Él ladeó la cabeza y resopló, como anticipando un cansancio posible.
—Mire, yo con eso no me voy a meter porque no quiero tener problemas con el clero. Vio cómo son. Apenas uno manifiesta alguna cosa espiritual y ellos creen sentir un poco de olor a incienso y ya se nos tiran encima acusándonos de herejes, ateos y todo eso. Prefiero concentrarme en las plumas y, llegado el caso, ver qué hacemos. Mire… sinceramente y que esto quede entre nosotros, si algo así ocurriera yo tengo una médium amiga que por algunos pesos nos comunica enseguida con el espíritu de la paloma y ahí aclaramos todo lo que sea necesario.

El secretario seguía en su frenesí de bolígrafo agitado al viento y hoja llenándose de anotaciones.
—Claro… ahí libraríamos el pedido de indagatoria correspondiente y...
—¡No!, ¡no!, pare… eso no lo anote, le dije que queda entre nosotros. No está bien visto que alguien en mi posición ande consultando almas del más allá.
—Claro… y menos si son palomas. Imagino —apuró el secretario.

Él volvió a acomodarse los anteojos pero ahora con las cejas enarcadas, en una curva que denotaba cierto desafío.
—No entiendo… ¿por qué “menos si son palomas”? ¿Me equivoco o usted tiene algo en contra de las palomas? Su frase sonó despectiva.
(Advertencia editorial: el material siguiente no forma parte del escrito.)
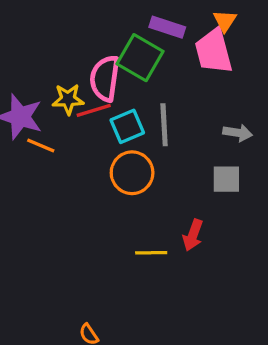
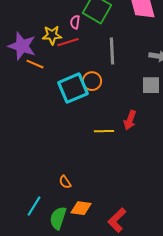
pink semicircle: (105, 78) -> (75, 22), size x0.5
cyan square: (127, 126) -> (73, 88), moved, size x1.4
orange circle: (132, 173) -> (92, 81), size x0.7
El secretario respiró hondo, cerró su anotador de tapas rojas y le colocó la tapa al bolígrafo. Luego habló desde ese tono opaco que provocan los recuerdos más hondos.
—Mire, señor… seré breve. Pasé mi infancia viniendo casi todos los días a la plaza que está aquí enfrente, la conoce, sabe de qué hablo… desde donde puede uno sentarse y mirar la Casa de Gobierno. Venía cada tarde a darle de comer a las palomas y pasaba horas y horas… ¿Y sabe qué pensaba?, que algún día iba a estar ahí adentro, en esa casa inmensa e importante, haciendo cosas inmensas e importantes, me veía con banderas, con sillones… Luego, por las noches soñaba que una bandada de palomas agradecidas me alzaban de brazos y piernas desde la plaza y me llevaban por los aires hasta algún despacho de aquí adentro.

Los ojos del secretario acabaron húmedos, mirando a la nada. O al pasado, que es lo mismo.
Él dejó pasar unos segundos y le intentó colocar algún cierre que los dejara en comunión.
—También hubiese sido una caída épica.
—Pero ninguna tormenta me hubiese detenido —respondió instantáneo el secretario.
—Ni yo decretaría un duelo nacional.